Olvídese por lo pronto de ver algún día a Rubén Moreira compareciendo ante las autoridades. Este sexenio representaba la única ocasión para esto y en vez de ello, AMLI-Bebé decidió mejor ponerle una correa en el pescuezo y convertirlo en su ‘bitch’.

Así que encarecidamente le recomiendo que disfrute cada instante de este espectáculo, goce cada segundo del show de Rubencito haciendo machincuepas, bailando al son de la pandereta y parándose en una sola patita. Porque verlo arrastrarse a los macuspanos devaneos de AMLO con tal de preservar su libertad, será la única satisfacción que recibiremos los más empinados en todo este brete, los coahuilenses, quienes vivimos en un estado en perpetua bancarrota sin que nadie, ninguno de los responsables, haya jamás sido perseguido por la justicia en México.

Bien por el Chapatín Tlatoani, que al menos supo amaestrar a Rubén Ignacio para beneficio de sus truculentos propósitos. Desafortunadamente lo que alguna vez esperamos de AMLO -y a lo que de hecho le obliga la Ley- era que investigara y castigara con cárcel la malversación, el enriquecimiento ilícito, el tráfico de influencias; no que descaradamente utilizara la presunción de delitos como instrumento de extorsión política.

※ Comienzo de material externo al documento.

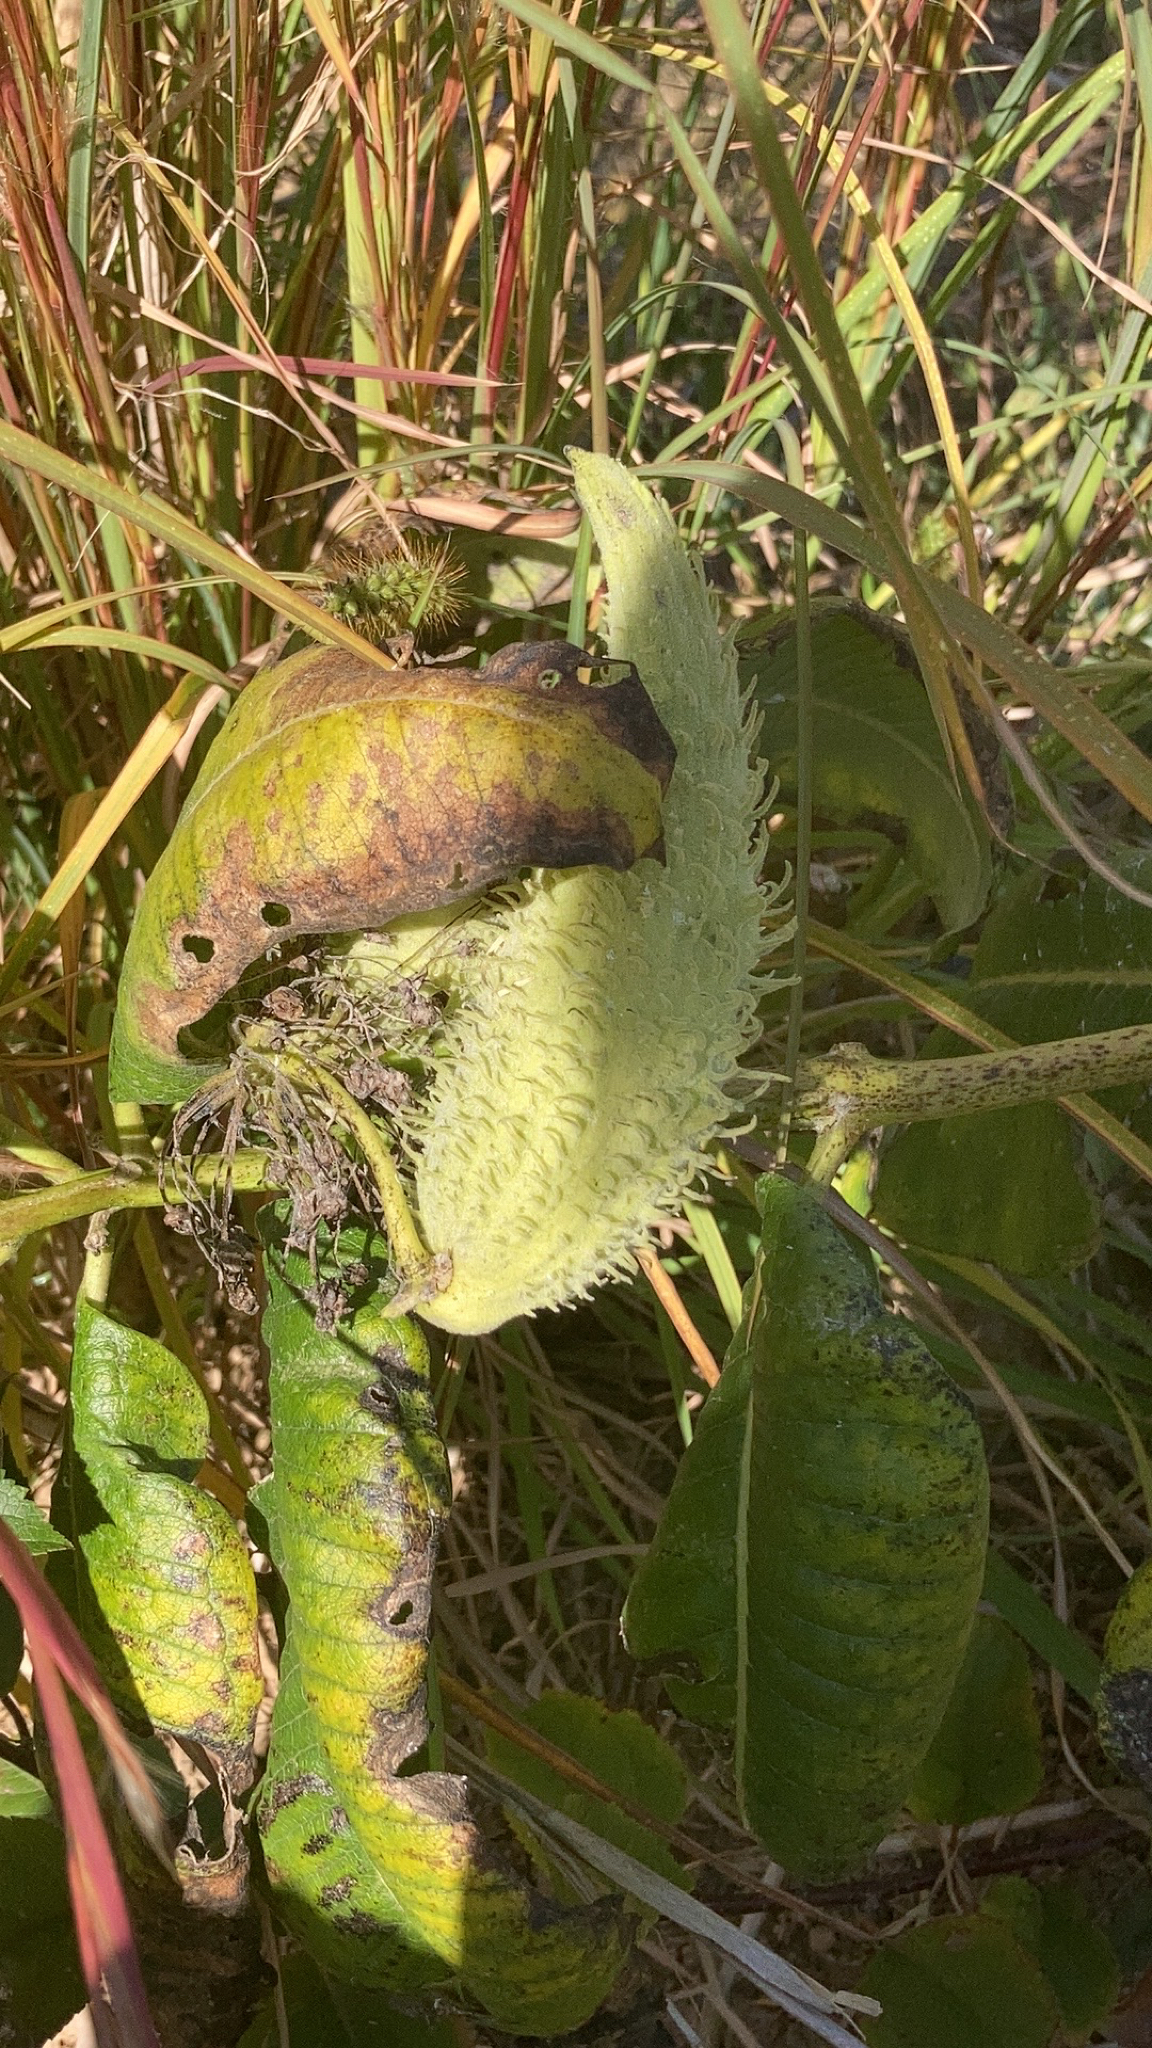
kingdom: Plantae
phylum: Tracheophyta
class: Magnoliopsida
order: Gentianales
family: Apocynaceae
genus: Asclepias
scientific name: Asclepias syriaca
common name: Common milkweed
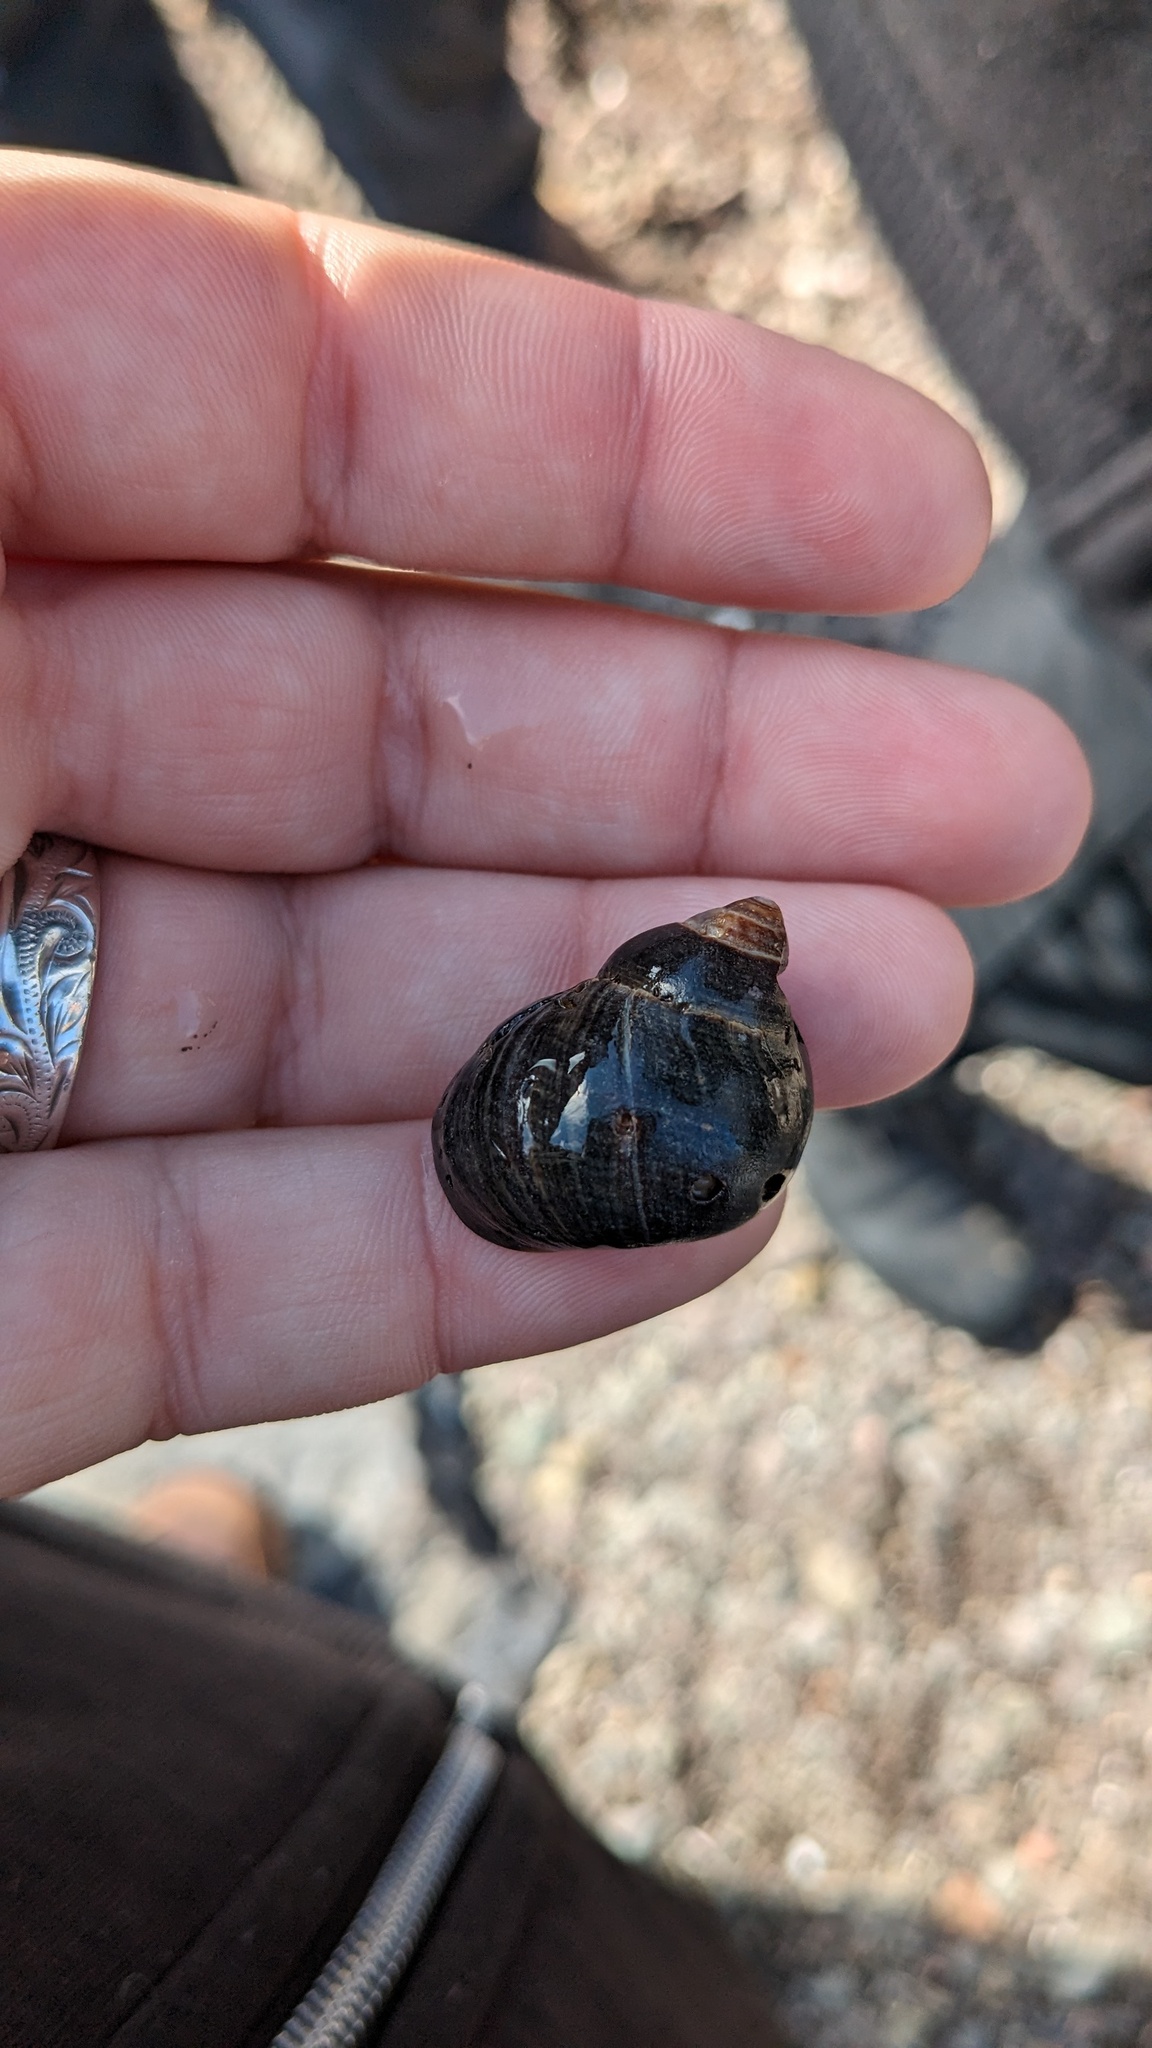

El PRI-MOR va imparable, no olvidemos que morenos y tricolores comparten el 99.5 de su código genético. Van de la mano decididos a sacar adelante cualquier delirio presidencial, porque para AMLO es la razón de ser y para los priistas como Rubén es la posibilidad de seguir libres, vigentes y con tiempo suficiente para reorganizarse y un día -no sé cómo ni cuándo, pero con toda seguridad- hacer un nuevo y muy espectacular “comeback”. ¡Por todo eso, muchas gracias, Andrés Manuel (gadamadre)!

Vea hoy al ex gobernador -¡en ajustados mallones!- contorsionarse y hacer sus evoluciones con tal de pulirle la reforma a AMLO. Véalo realizar proezas que parecen irrealizables. Hoy es la reforma energética, pero mañana puede ayudar a AMLO a darle el tiro de gracia a la democracia, porque Rubén, quien ya apuñaló a todos los coahuilenses, no tendría empacho en hacer lo mismo ahora con sus correligionarios y con todo México. Así que véalo hacer sus monadas al son que le toca el cilindrero de Palacio Nacional.

No es justicia, entretenimiento tampoco, pero le aseguro que le sorprenderá ver cuán flexible y acondicionado puede ser Rubén a la hora de evitar pisar Almoloya.